# Clustering and Optimization


## Lets form the clusters first using k-means

In [1]:
 %matplotlib inline
import seaborn
import matplotlib.pyplot as plt
from kmeans import kmeans, randomsample
import numpy as np
import pandas as pd
import random
import os
from BorealWeights import BorealWeightedProblem
from pyomo.opt import SolverFactory


In [2]:
%%time
seed = 2
random.seed(seed)
np.random.seed(seed)
data_dir = os.path.join(os.getcwd(), '../boreal_data')
carbon = pd.read_csv(os.path.join(data_dir, 'Carbon_storage.csv'))
X = carbon.values
X[carbon.isnull()] = np.nanmin(carbon) - np.nanmax(carbon)
randomcenters = randomsample(X, 50)
centers, xtoc, dist = kmeans(X,
                             randomcenters,
                             delta=.00001,
                             maxiter=100,
                             metric='cosine',
                             verbose=0)

In [3]:
%%time
C = centers.copy()
weights = np.array([sum(xtoc==i) for i in range(0,len(C))])

In [4]:
%%time
ClustProblem = BorealWeightedProblem(C,weights)
opt = SolverFactory('glpk')
res = opt.solve(ClustProblem.model, False)

In [5]:
def res_to_list(model):
    resdict = model.x.get_values()
    reslist = np.zeros(model.n.value)
    for i,j in resdict.keys():
        if resdict[i,j] == 1.:
            reslist[i] = j
    return reslist

In [6]:
reslist = res_to_list(ClustProblem.model)

In [7]:
optim_result_surrogate = sum([C[ind,int(reslist[ind])]*weights[ind] for ind in range(len(reslist))])
optim_result_surrogate

That is pretty close to the optimization values acquired by traditional optimization!

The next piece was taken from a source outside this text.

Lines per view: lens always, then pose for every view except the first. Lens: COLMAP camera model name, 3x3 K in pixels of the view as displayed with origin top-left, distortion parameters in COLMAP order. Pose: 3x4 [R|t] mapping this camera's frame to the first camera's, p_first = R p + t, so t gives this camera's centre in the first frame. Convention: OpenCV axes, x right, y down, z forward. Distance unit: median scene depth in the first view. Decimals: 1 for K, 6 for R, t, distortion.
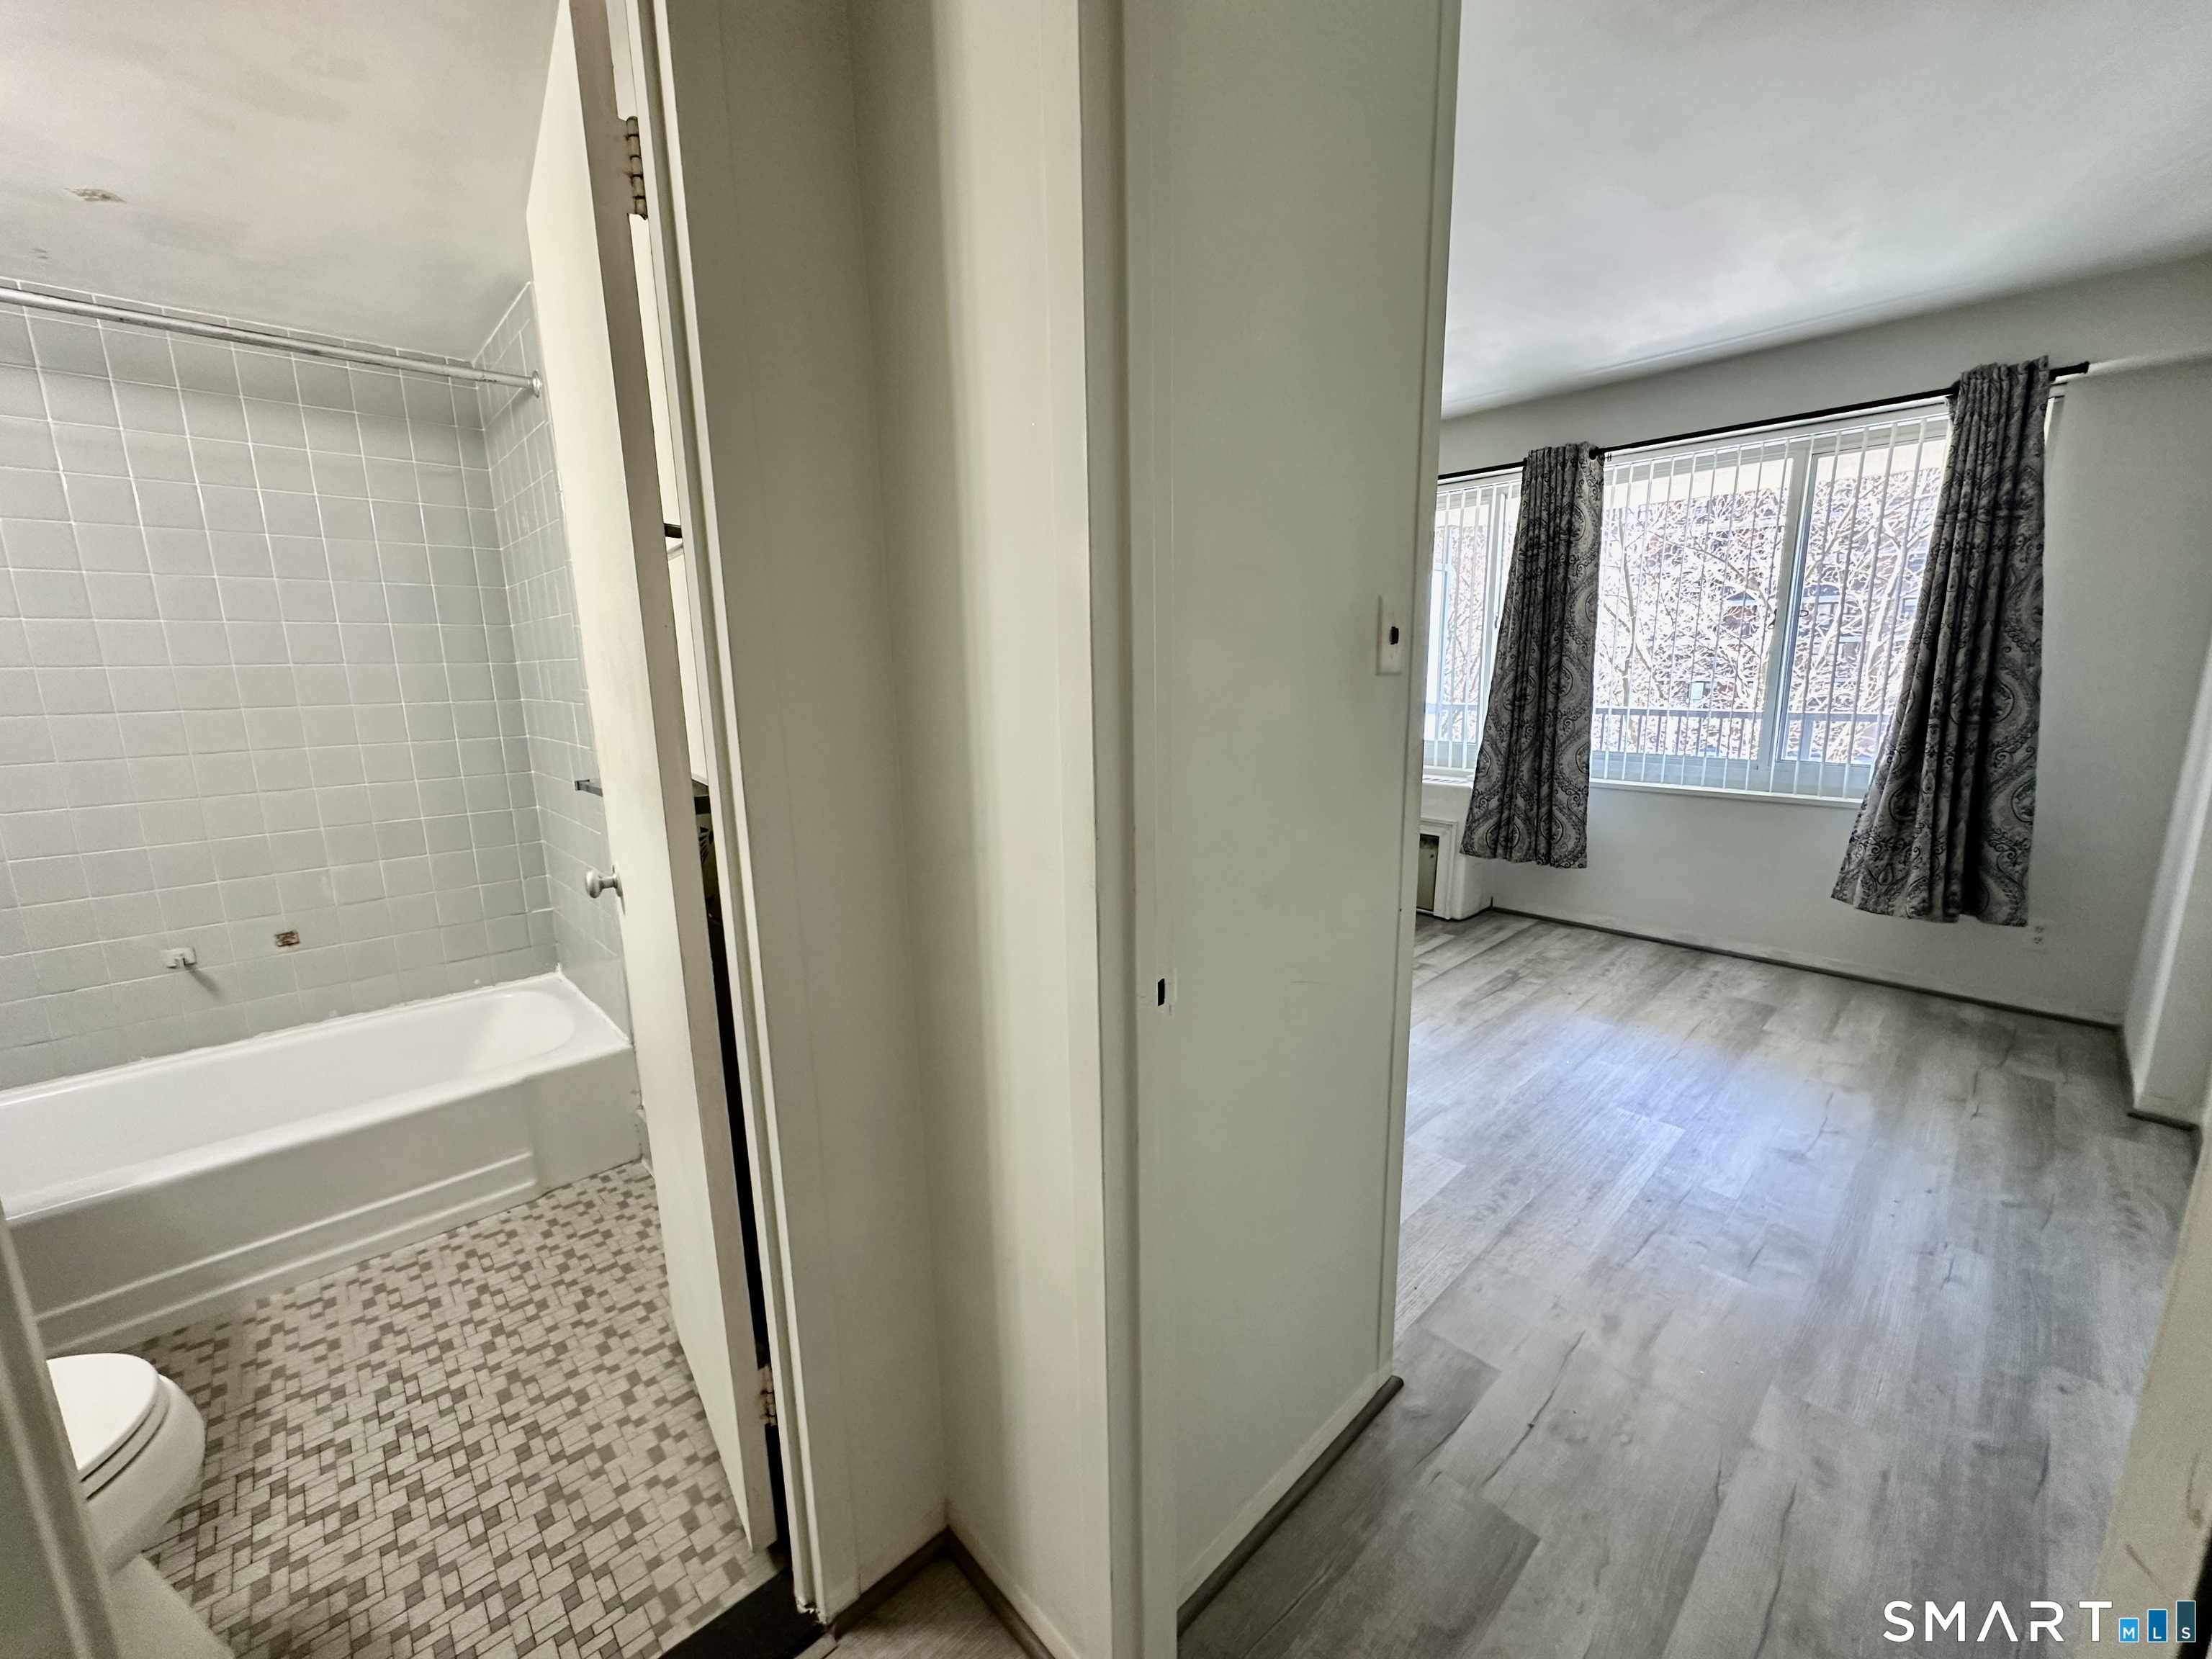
lens RADIAL K [[886.5, 0, 1093.8], [0, 886.5, 830.7], [0, 0, 1]] dist [-0.001060, 0.000146]
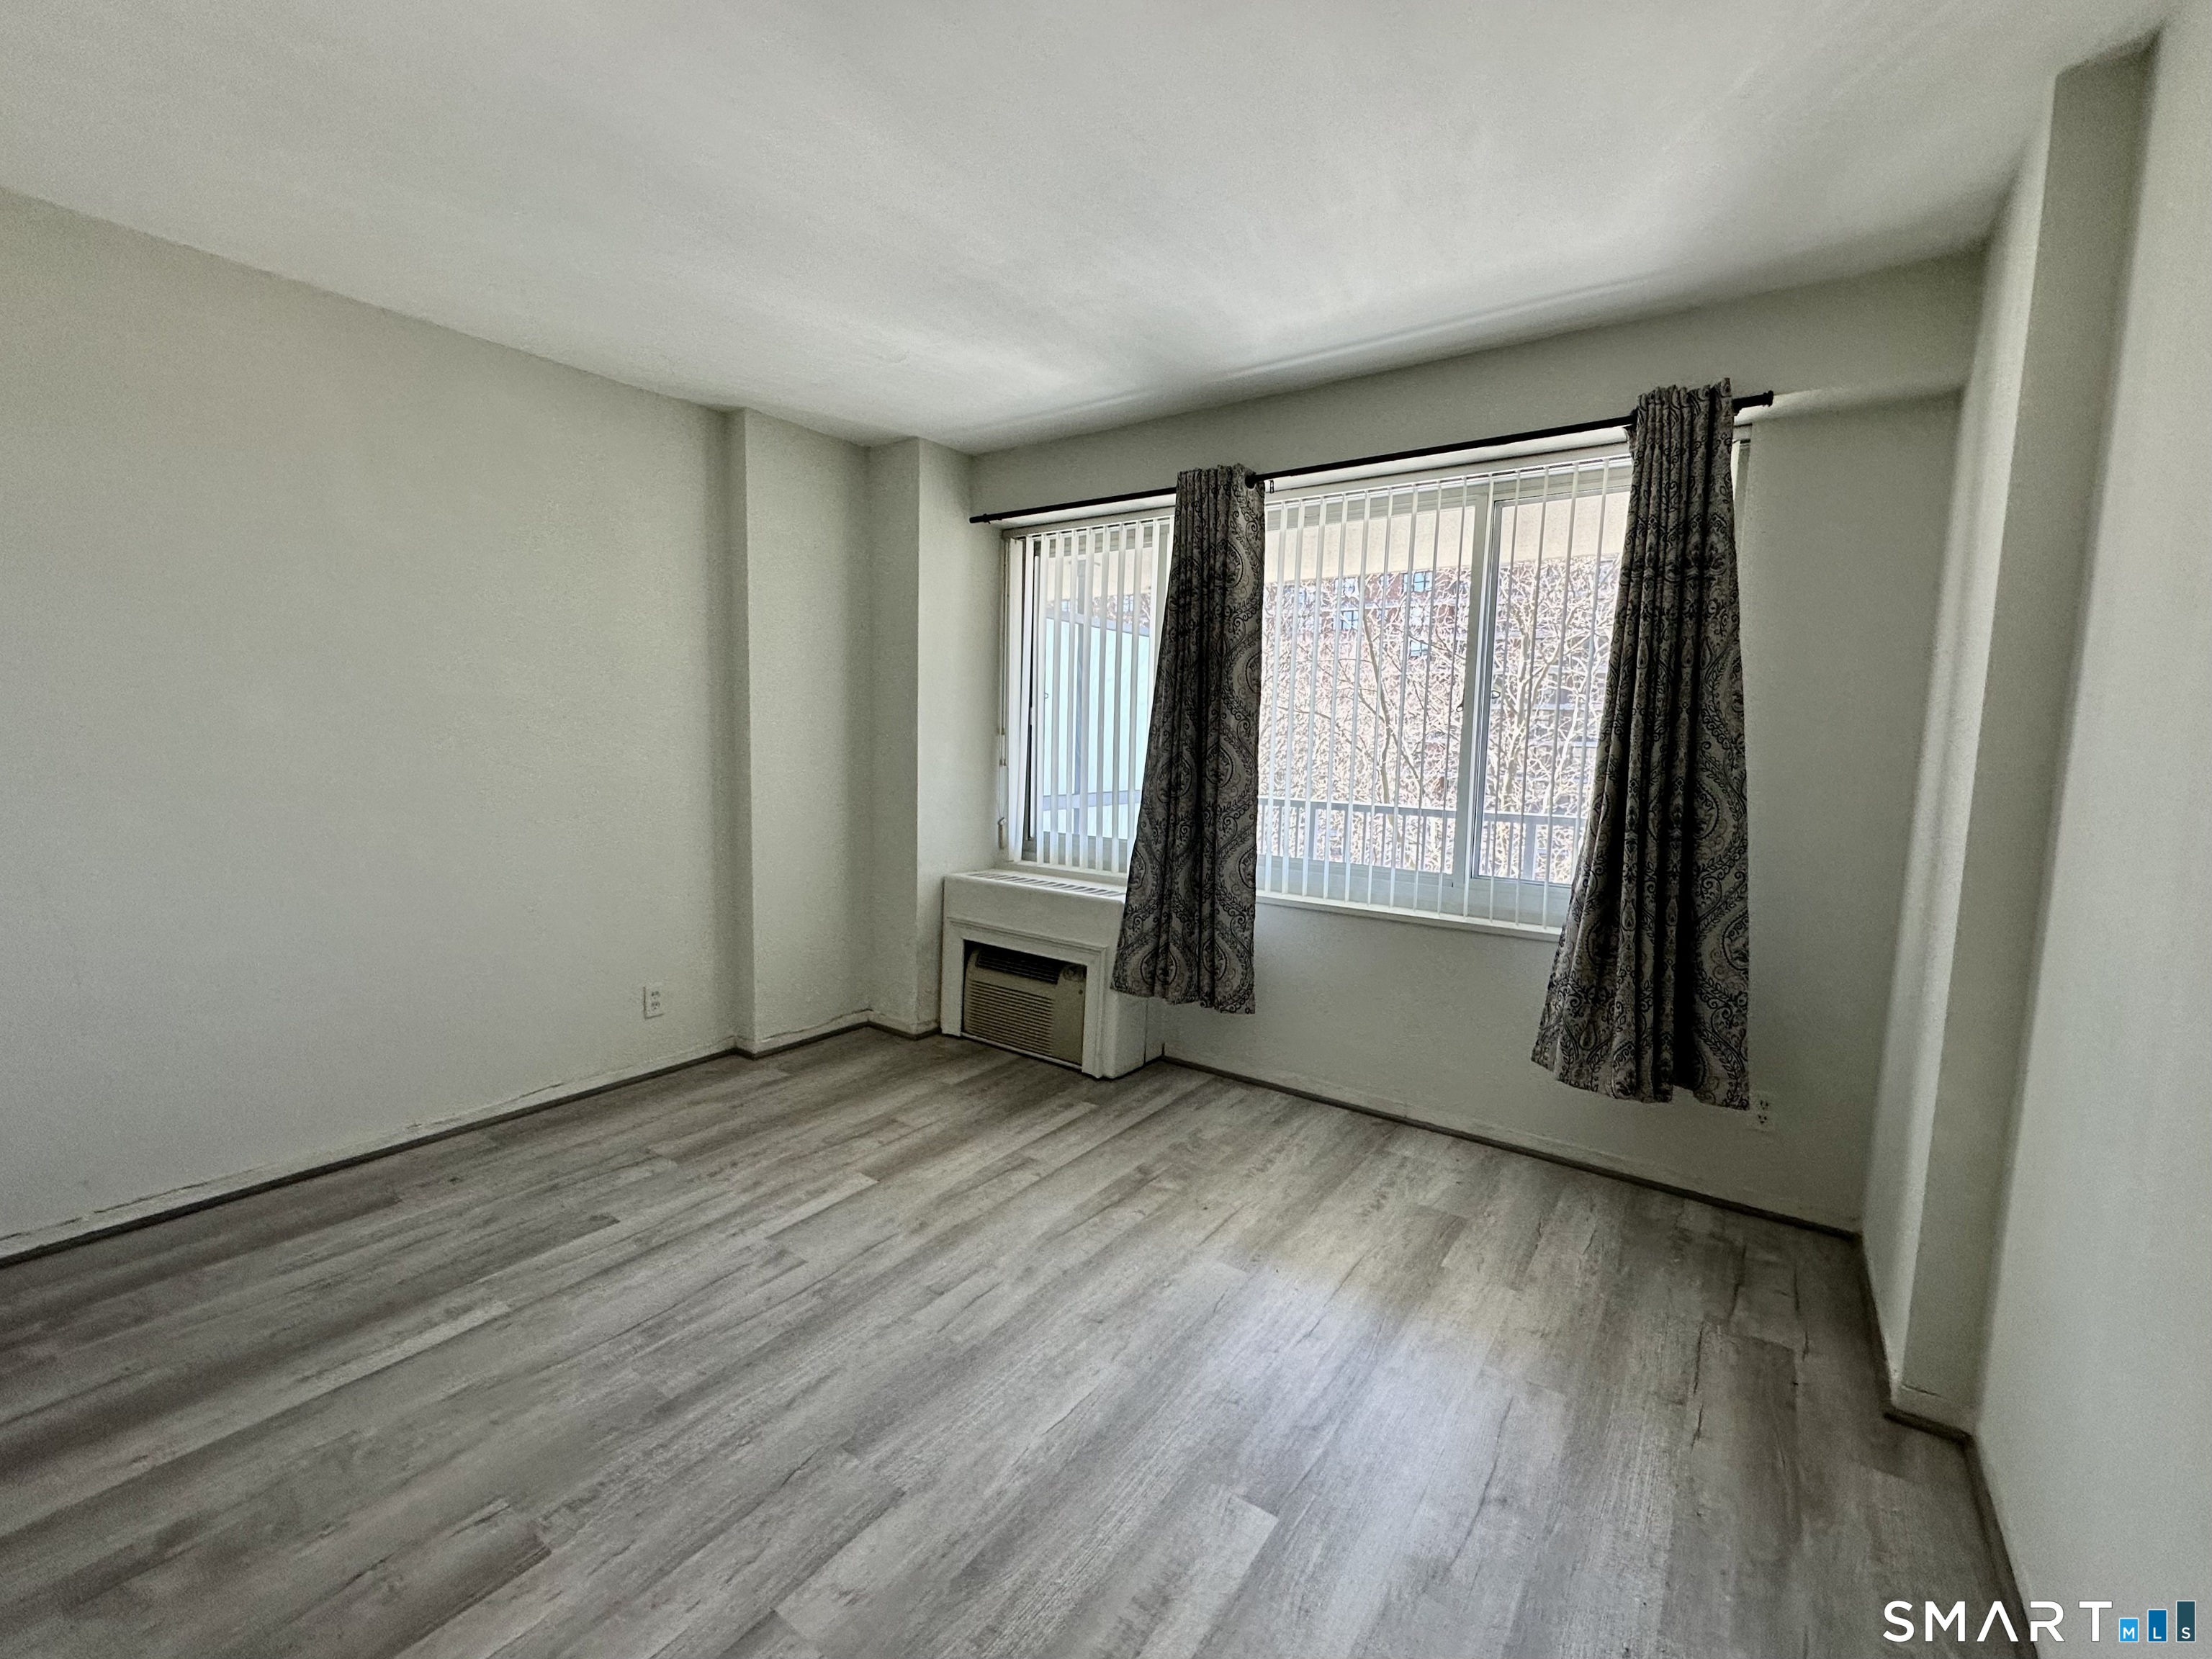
lens RADIAL K [[915.9, 0, 1106.0], [0, 915.9, 829.5], [0, 0, 1]] dist [-0.002920, 0.000875]
pose [[0.980238, 0.024484, 0.196302, 0.333603], [-0.006737, 0.995867, -0.090569, -0.051399], [-0.197708, 0.087456, 0.976352, 0.304186]]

Let's also check corresponding values using original values in clusters:

In [8]:
optim_result_surrogate_origin = sum([sum(X[xtoc==ind][:,int(reslist[ind])]) for ind in range(len(reslist))])
optim_result_surrogate_origin

In [9]:
(optim_result_surrogate - optim_result_surrogate_origin)/optim_result_surrogate_origin

Relative error between surrogate result and surrogate result mapped back to original values is quite small

Compare also to original optimization:

In [10]:
%%time
orig_weights = np.ones(len(X))
OrigProblem = BorealWeightedProblem(X,orig_weights)
opt.solve(OrigProblem.model, False)

In [11]:
orig_res_values = res_to_list(OrigProblem.model)
optim_result_orig = sum([X[ind,int(orig_res_values[ind])] for ind in range(len(orig_res_values))])
optim_result_orig

In [12]:
(optim_result_orig - optim_result_surrogate_origin) / optim_result_orig

The difference is then about 3%, which isn't so bad. 

The next step would be rethinkin the clustering:
- what happens if we now use the same clustering to calculate f.ex. revenue values.?
- do we use all the data values to create clusters?